12. A rolling bearing comprising:

an inner ring;

an outer ring arranged radially outward of the inner ring;

the pin-type cage that retains the rolling elements at predetermined intervals in the circumferential direction according to claim 2.

13. A rolling bearing comprising:

an inner ring;

an outer ring arranged radially outward of the inner ring;

the pin-type cage that retains the rolling elements at predetermined intervals in the circumferential direction according to claim 3.

14. A rolling bearing comprising:

an inner ring;

an outer ring arranged radially outward of the inner ring;

the pin-type cage that retains the rolling elements at predetermined intervals in the circumferential direction according to claim 4.

15. A rolling bearing comprising:

an inner ring;

an outer ring arranged radially outward of the inner ring;

the pin-type cage that retains the rolling elements at predetermined intervals in the circumferential direction according to claim 5.

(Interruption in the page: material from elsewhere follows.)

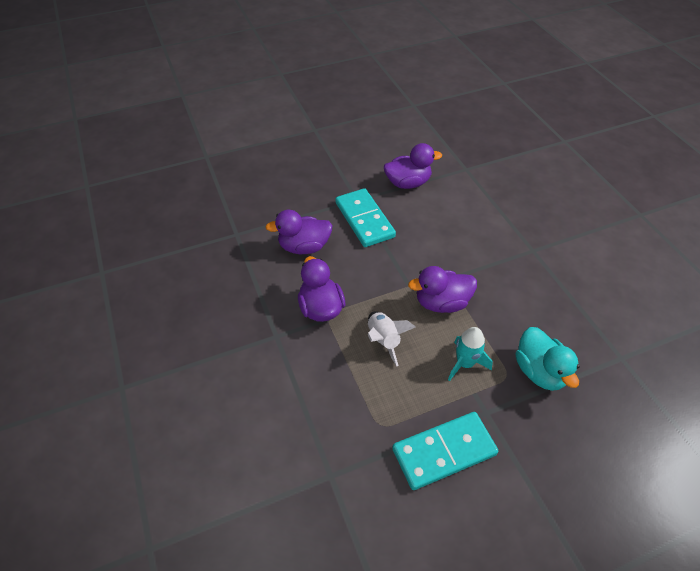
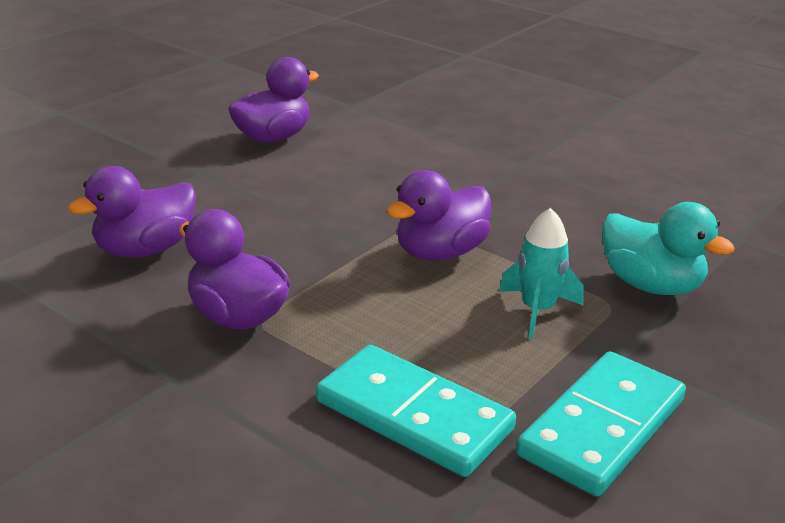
camera: 30 degrees left, 20 degrees down
turquoise domino [335,188,396,247] -> turquoise domino moved to [316,345,516,477]
white rocket [368,311,415,366] -> none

16. A rolling bearing comprising:

an inner ring;

an outer ring arranged radially outward of the inner ring;

the pin-type cage that retains the rolling elements at predetermined intervals in the circumferential direction according to claim 6.

17. A rolling bearing comprising:

an inner ring;

an outer ring arranged radially outward of the inner ring;

the pin-type cage that retains the rolling elements at predetermined intervals in the circumferential direction according to claim 7.

18. A rolling bearing comprising:

an inner ring;

an outer ring arranged radially outward of the inner ring;

the pin-type cage that retains the rolling elements at predetermined intervals in the circumferential direction according to claim 8.

19. A rolling bearing comprising:

an inner ring;

an outer ring arranged radially outward of the inner ring;

the pin-type cage that retains the rolling elements at predetermined intervals in the circumferential direction according to claim 9.

20. A rolling bearing comprising:

an inner ring;

an outer ring arranged radially outward of the inner ring;

the pin-type cage that retains the rolling elements at predetermined intervals in the circumferential direction according to claim 10.